Syriusz wzruszył tylko ramionami.

- Nie chcesz rozmawiać, to nie.

Lupin usiadł wraz z Peterem obok Blacka, otworzył książkę i zaczął udawać, że czyta. Zastanawiało go, czemu Syriusz go ignoruje. Było mu z tego powodu przykro.

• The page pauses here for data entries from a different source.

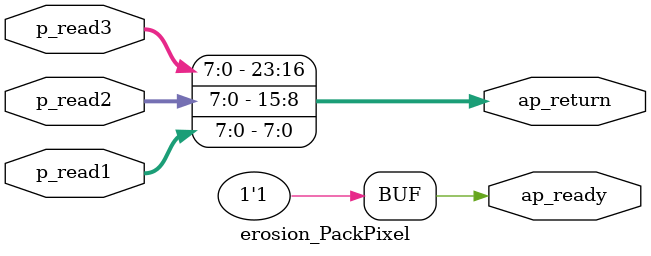
<source format=v>

`timescale 1 ns / 1 ps 

module erosion_PackPixel (
        ap_ready,
        p_read1,
        p_read2,
        p_read3,
        ap_return
);


output   ap_ready;
input  [7:0] p_read1;
input  [7:0] p_read2;
input  [7:0] p_read3;
output  [23:0] ap_return;

assign ap_ready = 1'b1;

assign ap_return = {{{p_read3}, {p_read2}}, {p_read1}};

endmodule //erosion_PackPixel

</source>
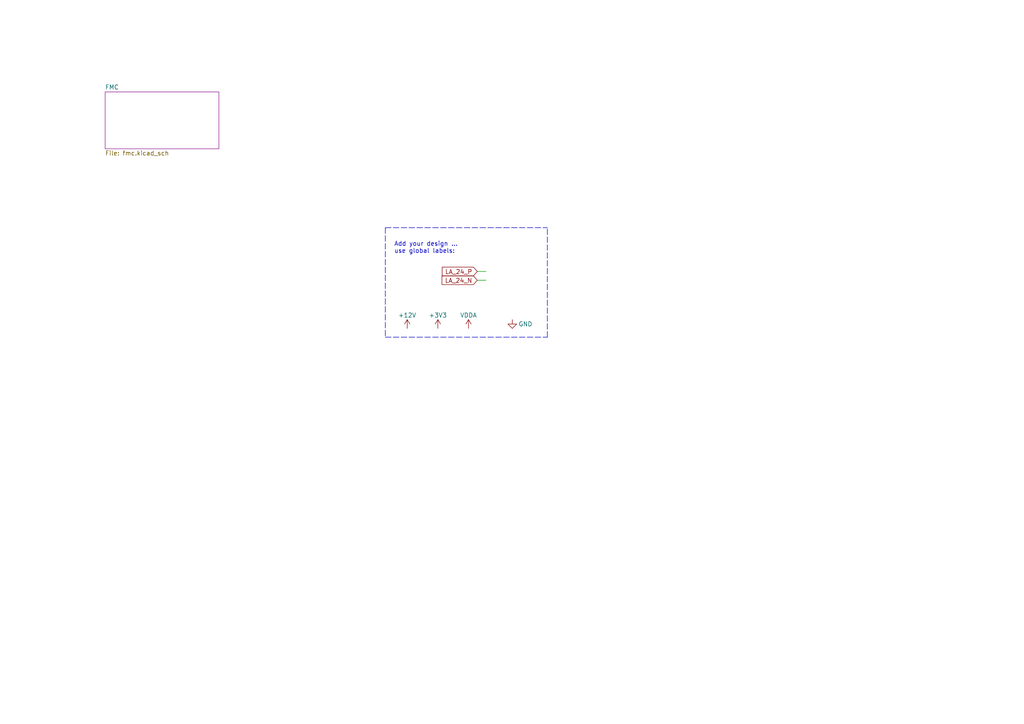
<source format=kicad_sch>
(kicad_sch (version 20210621) (generator eeschema)

  (uuid 15155a22-7031-4f1a-9bc7-ec7a638964d5)

  (paper "A4")

  (title_block
    (title "FMC LPC template")
    (date "2021-08-28")
    (rev "-")
  )

  


  (wire (pts (xy 138.43 78.74) (xy 140.97 78.74))
    (stroke (width 0) (type solid) (color 0 0 0 0))
    (uuid 53b5841c-e6c6-45fa-bbb6-3c8bcab9facf)
  )
  (wire (pts (xy 138.43 81.28) (xy 140.97 81.28))
    (stroke (width 0) (type solid) (color 0 0 0 0))
    (uuid 2c8267d6-904d-4d70-b29e-c2cbc566a369)
  )
  (polyline (pts (xy 111.76 66.04) (xy 111.76 97.79))
    (stroke (width 0) (type dash) (color 0 0 0 0))
    (uuid 88105779-e6ee-4a87-8a58-63db0776bbfb)
  )
  (polyline (pts (xy 111.76 66.04) (xy 158.75 66.04))
    (stroke (width 0) (type dash) (color 0 0 0 0))
    (uuid 88105779-e6ee-4a87-8a58-63db0776bbfb)
  )
  (polyline (pts (xy 111.76 97.79) (xy 158.75 97.79))
    (stroke (width 0) (type dash) (color 0 0 0 0))
    (uuid 88105779-e6ee-4a87-8a58-63db0776bbfb)
  )
  (polyline (pts (xy 158.75 97.79) (xy 158.75 66.04))
    (stroke (width 0) (type dash) (color 0 0 0 0))
    (uuid 88105779-e6ee-4a87-8a58-63db0776bbfb)
  )

  (text "Add your design ...\nuse global labels:" (at 114.3 73.66 0)
    (effects (font (size 1.27 1.27)) (justify left bottom))
    (uuid 5e01f7ef-847c-4796-a4a0-55c13612678c)
  )

  (global_label "LA_24_P" (shape input) (at 138.43 78.74 180) (fields_autoplaced)
    (effects (font (size 1.27 1.27)) (justify right))
    (uuid b0ae61d0-8d29-4a32-be0d-da966c3e2111)
    (property "Intersheet References" "${INTERSHEET_REFS}" (id 0) (at 128.2759 78.6606 0)
      (effects (font (size 1.27 1.27)) (justify right) hide)
    )
  )
  (global_label "LA_24_N" (shape input) (at 138.43 81.28 180) (fields_autoplaced)
    (effects (font (size 1.27 1.27)) (justify right))
    (uuid 4bbd152f-2a94-4032-ad4c-29b25c154125)
    (property "Intersheet References" "${INTERSHEET_REFS}" (id 0) (at 128.2155 81.2006 0)
      (effects (font (size 1.27 1.27)) (justify right) hide)
    )
  )

  (symbol (lib_id "power:+12V") (at 118.11 95.25 0) (unit 1)
    (in_bom yes) (on_board yes)
    (uuid 52e60175-9d48-463f-b927-7b83186c780a)
    (property "Reference" "#PWR0109" (id 0) (at 118.11 99.06 0)
      (effects (font (size 1.27 1.27)) hide)
    )
    (property "Value" "+12V" (id 1) (at 118.11 91.44 0))
    (property "Footprint" "" (id 2) (at 118.11 95.25 0)
      (effects (font (size 1.27 1.27)) hide)
    )
    (property "Datasheet" "" (id 3) (at 118.11 95.25 0)
      (effects (font (size 1.27 1.27)) hide)
    )
    (pin "1" (uuid 36cad95b-c7de-46bf-b52c-8bdad2e625d8))
  )

  (symbol (lib_id "power:+3V3") (at 127 95.25 0) (unit 1)
    (in_bom yes) (on_board yes)
    (uuid c6f5c72c-f544-4b95-8f65-6b07086a2491)
    (property "Reference" "#PWR0108" (id 0) (at 127 99.06 0)
      (effects (font (size 1.27 1.27)) hide)
    )
    (property "Value" "+3V3" (id 1) (at 127 91.44 0))
    (property "Footprint" "" (id 2) (at 127 95.25 0)
      (effects (font (size 1.27 1.27)) hide)
    )
    (property "Datasheet" "" (id 3) (at 127 95.25 0)
      (effects (font (size 1.27 1.27)) hide)
    )
    (pin "1" (uuid df74fb0e-435e-4207-8091-286d4a7becad))
  )

  (symbol (lib_id "power:VDDA") (at 135.89 95.25 0) (unit 1)
    (in_bom yes) (on_board yes)
    (uuid 9304ccca-b991-4bed-ae99-df3012f0b60b)
    (property "Reference" "#PWR0102" (id 0) (at 135.89 99.06 0)
      (effects (font (size 1.27 1.27)) hide)
    )
    (property "Value" "VDDA" (id 1) (at 135.89 91.44 0))
    (property "Footprint" "" (id 2) (at 135.89 95.25 0)
      (effects (font (size 1.27 1.27)) hide)
    )
    (property "Datasheet" "" (id 3) (at 135.89 95.25 0)
      (effects (font (size 1.27 1.27)) hide)
    )
    (pin "1" (uuid 3049c4f9-71a4-47fc-8f60-aa5ddc7544fb))
  )

  (symbol (lib_id "power:GND") (at 148.59 92.71 0) (unit 1)
    (in_bom yes) (on_board yes)
    (uuid 7c2213c5-826e-4825-ab46-95bd495374f5)
    (property "Reference" "#PWR0101" (id 0) (at 148.59 99.06 0)
      (effects (font (size 1.27 1.27)) hide)
    )
    (property "Value" "GND" (id 1) (at 152.4 93.98 0))
    (property "Footprint" "" (id 2) (at 148.59 92.71 0)
      (effects (font (size 1.27 1.27)) hide)
    )
    (property "Datasheet" "" (id 3) (at 148.59 92.71 0)
      (effects (font (size 1.27 1.27)) hide)
    )
    (pin "1" (uuid de746024-8d63-475e-b84f-38629e2de5e9))
  )

  (sheet (at 30.48 26.67) (size 33.02 16.51) (fields_autoplaced)
    (stroke (width 0.0006) (type solid) (color 132 0 132 1))
    (fill (color 255 255 255 0.0000))
    (uuid db7b21ab-195d-4ac9-8d99-d505efd59304)
    (property "Sheet name" "FMC" (id 0) (at 30.48 26.0343 0)
      (effects (font (size 1.27 1.27)) (justify left bottom))
    )
    (property "Sheet file" "fmc.kicad_sch" (id 1) (at 30.48 43.6887 0)
      (effects (font (size 1.27 1.27)) (justify left top))
    )
  )

  (sheet_instances
    (path "/" (page "1"))
    (path "/db7b21ab-195d-4ac9-8d99-d505efd59304" (page "2"))
  )

  (symbol_instances
    (path "/db7b21ab-195d-4ac9-8d99-d505efd59304/3b1a65a4-adca-4bab-8ffd-903ce89c1450"
      (reference "#FLG01") (unit 1) (value "PWR_FLAG") (footprint "")
    )
    (path "/db7b21ab-195d-4ac9-8d99-d505efd59304/c99676fb-ae45-4811-9537-dc6524466a3d"
      (reference "#FLG0107") (unit 1) (value "PWR_FLAG") (footprint "")
    )
    (path "/db7b21ab-195d-4ac9-8d99-d505efd59304/172687ee-f5c8-4b87-bd22-ec2b0bcfe3aa"
      (reference "#FLG0108") (unit 1) (value "PWR_FLAG") (footprint "")
    )
    (path "/db7b21ab-195d-4ac9-8d99-d505efd59304/5434cef1-9d19-4247-b4f8-068b04d45704"
      (reference "#PWR03") (unit 1) (value "+12V") (footprint "")
    )
    (path "/db7b21ab-195d-4ac9-8d99-d505efd59304/b88bc85f-8725-4bf9-b672-25d6a6216a0c"
      (reference "#PWR04") (unit 1) (value "+3V3") (footprint "")
    )
    (path "/7c2213c5-826e-4825-ab46-95bd495374f5"
      (reference "#PWR0101") (unit 1) (value "GND") (footprint "")
    )
    (path "/9304ccca-b991-4bed-ae99-df3012f0b60b"
      (reference "#PWR0102") (unit 1) (value "VDDA") (footprint "")
    )
    (path "/db7b21ab-195d-4ac9-8d99-d505efd59304/efae3ed4-077b-436f-a9f2-1b83fa379239"
      (reference "#PWR0103") (unit 1) (value "GND") (footprint "")
    )
    (path "/db7b21ab-195d-4ac9-8d99-d505efd59304/5cff22e0-b7da-483f-b92c-d12bbb1d1ab0"
      (reference "#PWR0104") (unit 1) (value "GND") (footprint "")
    )
    (path "/db7b21ab-195d-4ac9-8d99-d505efd59304/5b51ffc5-1e69-4d2b-93d1-1dd5af698fcc"
      (reference "#PWR0105") (unit 1) (value "GND") (footprint "")
    )
    (path "/db7b21ab-195d-4ac9-8d99-d505efd59304/18a70950-c0f2-4ef0-a464-e962be401b5b"
      (reference "#PWR0106") (unit 1) (value "GND") (footprint "")
    )
    (path "/db7b21ab-195d-4ac9-8d99-d505efd59304/d7acb1a1-44af-464e-a2d1-ce13859e76a5"
      (reference "#PWR0107") (unit 1) (value "GND") (footprint "")
    )
    (path "/c6f5c72c-f544-4b95-8f65-6b07086a2491"
      (reference "#PWR0108") (unit 1) (value "+3V3") (footprint "")
    )
    (path "/52e60175-9d48-463f-b927-7b83186c780a"
      (reference "#PWR0109") (unit 1) (value "+12V") (footprint "")
    )
    (path "/db7b21ab-195d-4ac9-8d99-d505efd59304/557da3d9-f337-4dd0-8c34-b4307fb2e528"
      (reference "#PWR0123") (unit 1) (value "+3V3") (footprint "")
    )
    (path "/db7b21ab-195d-4ac9-8d99-d505efd59304/2f31d960-1441-47b4-9879-f1fb5ac206b5"
      (reference "#PWR0124") (unit 1) (value "VDDA") (footprint "")
    )
    (path "/db7b21ab-195d-4ac9-8d99-d505efd59304/adbf8ff9-920a-4455-b66f-4c9b5412e4e1"
      (reference "#PWR0128") (unit 1) (value "VDDA") (footprint "")
    )
    (path "/db7b21ab-195d-4ac9-8d99-d505efd59304/9ca30449-7321-45c7-9b87-f71656e73c86"
      (reference "J5") (unit 1) (value "ASP-134604-01") (footprint "footprints:Samtec_FMC_ASP-134604-01_4x40_Vertical")
    )
    (path "/db7b21ab-195d-4ac9-8d99-d505efd59304/295ef532-2709-40a9-a611-5457b8b2a2b9"
      (reference "J5") (unit 2) (value "ASP-134604-01") (footprint "footprints:Samtec_FMC_ASP-134604-01_4x40_Vertical")
    )
    (path "/db7b21ab-195d-4ac9-8d99-d505efd59304/d1a9d950-5d49-4956-8ab4-33624ea5f51a"
      (reference "J5") (unit 3) (value "ASP-134604-01") (footprint "footprints:Samtec_FMC_ASP-134604-01_4x40_Vertical")
    )
    (path "/db7b21ab-195d-4ac9-8d99-d505efd59304/05e2a6fe-4745-448b-8f5b-2644d4842d45"
      (reference "J5") (unit 4) (value "ASP-134604-01") (footprint "footprints:Samtec_FMC_ASP-134604-01_4x40_Vertical")
    )
    (path "/db7b21ab-195d-4ac9-8d99-d505efd59304/98b86e31-ec2e-4b61-9dac-63283b83266f"
      (reference "R9") (unit 1) (value "100R") (footprint "Resistor_SMD:R_0603_1608Metric")
    )
    (path "/db7b21ab-195d-4ac9-8d99-d505efd59304/4c1c1cdf-d4a5-4760-83aa-248a53f1fa0e"
      (reference "R16") (unit 1) (value "100R") (footprint "Resistor_SMD:R_0603_1608Metric")
    )
  )
)

</source>
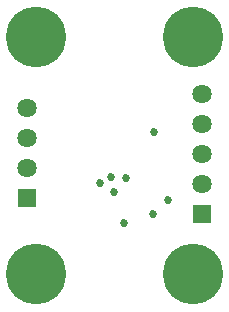
<source format=gbs>
G04*
G04 #@! TF.GenerationSoftware,Altium Limited,Altium Designer,20.1.12 (249)*
G04*
G04 Layer_Color=16711935*
%FSLAX25Y25*%
%MOIN*%
G70*
G04*
G04 #@! TF.SameCoordinates,99628C8E-7468-4988-8CC2-48D13434FF55*
G04*
G04*
G04 #@! TF.FilePolarity,Negative*
G04*
G01*
G75*
%ADD25C,0.20185*%
%ADD26C,0.06406*%
%ADD27R,0.06406X0.06406*%
%ADD28C,0.02700*%
D25*
X10000Y10000D02*
D03*
Y89000D02*
D03*
X62500D02*
D03*
Y10000D02*
D03*
D26*
X65500Y70000D02*
D03*
Y60000D02*
D03*
Y50000D02*
D03*
Y40000D02*
D03*
X7000Y65500D02*
D03*
Y55500D02*
D03*
Y45500D02*
D03*
D27*
X65500Y30000D02*
D03*
X7000Y35500D02*
D03*
D28*
X40133Y42229D02*
D03*
X35000Y42500D02*
D03*
X49500Y57500D02*
D03*
X49000Y30000D02*
D03*
X31500Y40500D02*
D03*
X36000Y37500D02*
D03*
X39352Y27214D02*
D03*
X54000Y34921D02*
D03*
M02*

</source>
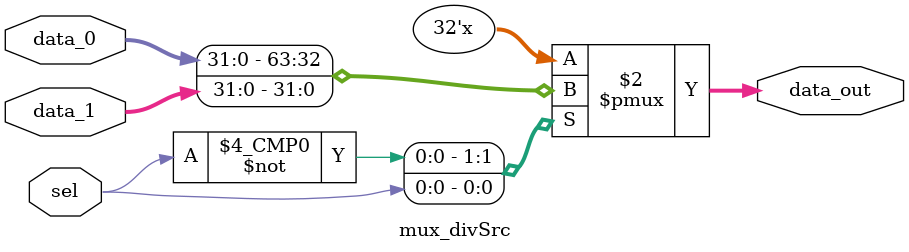
<source format=v>
module mux_divSrc (
    input wire sel,
    input wire [31:0] data_0, // from A
    input wire [31:0] data_1, // from MDR
    output reg [31:0] data_out
);
    always @(*) begin
        case (sel)
            1'd0: data_out = data_0;
            1'd1: data_out = data_1;
            default: data_out = data_0;
        endcase 
    end 

endmodule
</source>
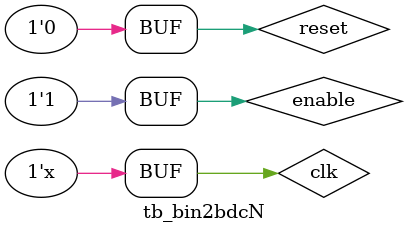
<source format=v>

`timescale 1ns/1ps

module tb_bin2bdcN();

    // Parameters for the DUT (Design Under Test)
    parameter BIN_WIDTH = 13;
    parameter BCD_DIGITS = 4;

    // Testbench signals
    reg clk;
    reg reset;
    reg enable;
    reg [BIN_WIDTH-1:0] bin;
    wire [(BCD_DIGITS * 4)-1:0] bcd_out;
    reg [(BCD_DIGITS * 4)-1:0] res;
    wire ready;
    integer counter = -1;

    localparam CLK_PERIOD = 10;

    // Instantiate the DUT (Design Under Test)
    bin2bdcN uut (
        .clk(clk),
        .reset(reset),
        .enable(enable),
        .bin(bin),
        .bcd(bcd_out),
        .ready(ready)
    );

    always #(CLK_PERIOD/2) clk=~clk;

    // Task to check if the result is correct
    task check_result;
        input [BIN_WIDTH-1:0] input_bin;       
        input [(BCD_DIGITS * 4)-1:0] expected_bcd; 
        input result_ready;                     
        begin
            if (result_ready) begin
                if (expected_bcd == bcd_out) begin
                    $display("Test Passed! Input: %d -> Expected BCD: %b -> Actual BCD: %b", input_bin, expected_bcd, bcd_out);
                end else begin
                    $display("Test Failed! Input: %d -> Expected BCD: %b -> Actual BCD: %b", input_bin, expected_bcd, bcd_out);
                end
            end
        end
    endtask


    task decimal_to_bcd;
        // Parameters
        input [BIN_WIDTH-1:0] decimal_num; // Input decimal number
        output reg [BCD_DIGITS*4-1:0] res1; // Output BCD (4 bits per digit)

        integer i, digit;
        reg [3:0] bcd_digit;  // 4-bit BCD digit
        reg [BIN_WIDTH-1:0] temp_decimal_num;  // Temporary variable to process decimal number
        begin
            // Initialize the output BCD value to 0
            res1 = 0;
            temp_decimal_num = decimal_num;

            // Process each decimal digit from right to left
            for (i = 0; i < BCD_DIGITS; i = i + 1) begin
                // Get the least significant decimal digit
                digit = temp_decimal_num % 10;
                bcd_digit = digit;  // Convert the decimal digit to 4-bit BCD

                // Shift the BCD digits to the left to make room for the new digit
                res1 = {bcd_digit, bcd_out[BCD_DIGITS*4-1:4]};  // Insert the new 4-bit BCD digit
                
                // Update the decimal number by removing the least significant digit
                temp_decimal_num = temp_decimal_num / 10;
            end
        end
    endtask

    // Stimulus
    initial begin
        // Initialize signals
        #100
        clk = 0;
        reset = 0;
        enable = 1;
        bin = 0;

        // Apply reset
        $display("Applying reset...");
        reset = 1;
        enable = 1;

        #10;
        reset = 0;
        #10;

    end

    // Always block to check the ready signal and increment the counter
    always @(posedge clk) begin
        if (ready) begin
            // Increment the counter on each `ready` signal
            case(counter)
                -1: begin
                    bin = 0;  // Set bin value for test case 4
                end
                0: begin
                    res = 0;
                    decimal_to_bcd(0, res);
                    check_result(bin, res, ready);
                    bin = 13'd153;  // Set bin value for test case 1
                end
                1: begin
                    res = 0;
                    decimal_to_bcd(153, res);
                    check_result(bin, res, ready);  // Check if BCD output is correct for input 8'h99
                    bin = 13'd69;  // Set bin value for test case 2
                end
                2: begin
                    res = 0;
                    decimal_to_bcd(69, res);
                    $display("res: %b", res);
                    check_result(bin, res, ready);  // Check if BCD output is correct for input 8'h45
                    bin = 13'd255;  // Set bin value for test case 3
                end
                3: begin
                    res = 0;
                    decimal_to_bcd(bin, res);
                    check_result(bin, res, ready);  // Check if BCD output is correct for input 8'hFF
                    bin = 0;  // Set bin value for test case 4
                end
                4: begin
                    res = 0;
                    decimal_to_bcd(bin, res);
                    check_result(bin, res, ready);           // Check if BCD output is correct for input 8'h00
                    bin = 13'd171;  // Set bin value for test case 5
                end
                5: begin
                    res = 0;
                    decimal_to_bcd(bin, res);
                    check_result(bin, res, ready);  // Check if BCD output is correct for input 8'hAB
                    bin = 0100_0000_0000_1000;  // Set bin value for test case 6
                end
                6: begin
                    res = 0;
                    decimal_to_bcd(bin, res);
                    check_result(bin, res, ready);  // Check if BCD output is correct for input 8'hAB
                    bin = 13'd112604;
                end
                7: begin
                    res = 0;
                    decimal_to_bcd(bin, res);
                    check_result(bin, res, ready);  // Check if BCD output is correct for input 8'hAB
                end
                default: ;
            endcase
            counter = counter + 1;  // Move to the next test case
        end
    end
endmodule

</source>
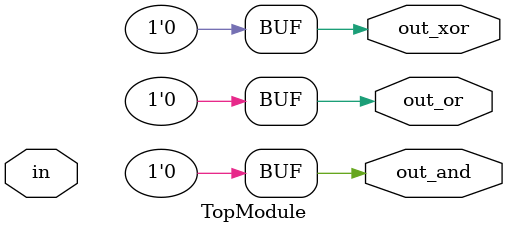
<source format=v>
module TopModule (
  input [99:0] in,
  output out_and,
  output out_or,
  output out_xor
);

  // Optional:  Placeholders to avoid errors if synthesis tools expect assignments.
  assign out_and = 1'b0;
  assign out_or  = 1'b0;
  assign out_xor = 1'b0;


endmodule
</source>
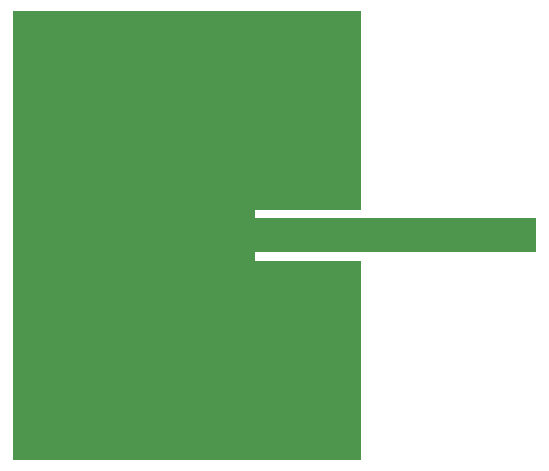
<source format=gbr>
G04 =======================================* 
G04 File Format: RS-274X * 
G04 Date:        October 28 2024 * 
G04 Time:        15:41:19 * 
G04 =======================================* 
G04 Format description *** 
G04 Code:          ASCII * 
G04 Unit:          Millimeter * 
G04 Coordinates:   Absolut * 
G04 Digits:        3.3-format * 
G04 Zeros skipped: Leading zeros omitted * 
G04 =======================================* 
%FSLAX33Y33*%
%MOMM*%
G90*
G71*
%LPD*%
G36*
G01X-14750Y-19000D02*
G01X14750Y-19000D01*
G01X14750Y-2170D01*
G01X5750Y-2170D01*
G01X5750Y-1430D01*
G01X14750Y-1430D01*
G01X14750Y1430D01*
G01X5750Y1430D01*
G01X5750Y2170D01*
G01X14750Y2170D01*
G01X14750Y19000D01*
G01X-14750Y19000D01*
G37*
%LPD*%
G36*
G01X14750Y-1430D02*
G01X29500Y-1430D01*
G01X29500Y1430D01*
G01X14750Y1430D01*
G37*
M02* 
G04 End Of Gerber File* 

</source>
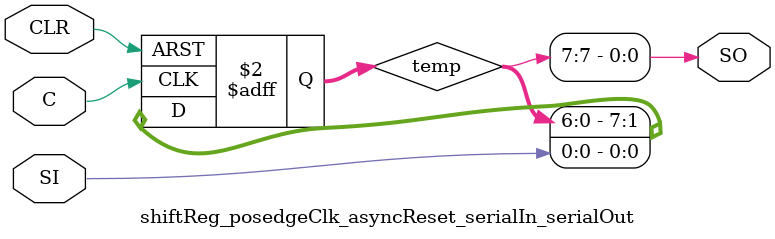
<source format=v>
`timescale 1ns / 1ps

module shiftReg_posedgeClk_asyncReset_serialIn_serialOut(
    input C,
    input CLR,
    input SI,
    output SO
    );
	 
	 reg [7:0] temp;
	 
	 always @ (posedge C or posedge CLR) begin
		if (CLR)
			temp <= 8'b00000000;
		else
			temp <= {temp[6:0], SI};
	 end
	 
	 assign SO = temp[7];


endmodule

</source>
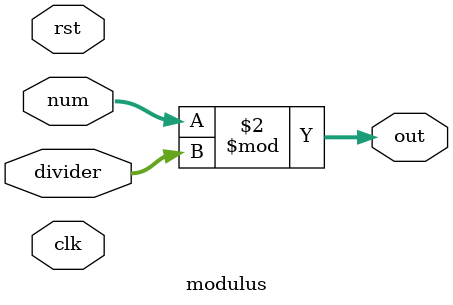
<source format=v>
module modulus (
    input clk,
    input rst,
    input [15:0] num,
    input [15:0] divider,
    output reg [15:0] out
  );

  /* Combinational Logic */
  always begin
     out = num % divider;
  end
  
  /* Sequential Logic */
  always @(posedge clk) begin
    if (rst) begin
      // Add flip-flop reset values here
    end else begin
      // Add flip-flop q <= d statements here
    end
  end
  
endmodule

</source>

- Dlaczego mnie ignorujesz?

- Nie ignoruję. Po prostu...

- Po prostu co?! - podniósł się w błyskawicznym tempie z miejsca i krzyknął do Syriusza - Nie chcesz się zadawać z kimś mojego pokroju?!

Black również wstał z miejsca, tylko Glizdogon był zbyt zajęty jedzeniem fasolek.

- Nie... nie zrobiłbym Ci tego Lunatyku... - powiedział cicho.

- No to co się dzieje? Przecież mi możesz wszystko powiedzieć... - Remus patrzył mu w oczy.

- Po prostu... - podszedł do Remusa - Cieszę się, że kochasz Annabell, masz prawo do szczęścia. Trzymam za was kciuki. - ostatnie zdanie spowodowało, iż poczuł ból w sercu, ale nie przejął się tym - Tylko nie zapomnij o mnie, dobrze?

- O czym Ty... - nie dokończył, gdyż Syriusz pocałował go lekko w usta i szybko odszedł w stronę zamku. Remus zdezorientowany długo patrzył w stronę, gdzie Black zniknął za murem zamku. Nic z tego nie rozumiał.

Po chwili podeszła do niego błękitnooka blondynka. Uśmiechnął się do niej.

- Remusie, wszędzie Cię szukałam! - zapiszczała dziewczyna i przytuliła się do niego.

- Och, witaj Annabell. - uśmiechnął się lekko zdezorientowany chłopak i lekko odwzajemnił uścisk - Właśnie miałem zamiar Cię szukać.

- To podobnie jak ja. - posłała mu cudny uśmiech - Może spotkajmy się dzisiaj wieczorem na błoniach? Muszę z Tobą porozmawiać.

- Oczywiście, przyjdę.

- A więc ustalone! - pocałowała go w policzek i odeszła w stronę Meadowes, rozmawiającej z pewnym Puchonem.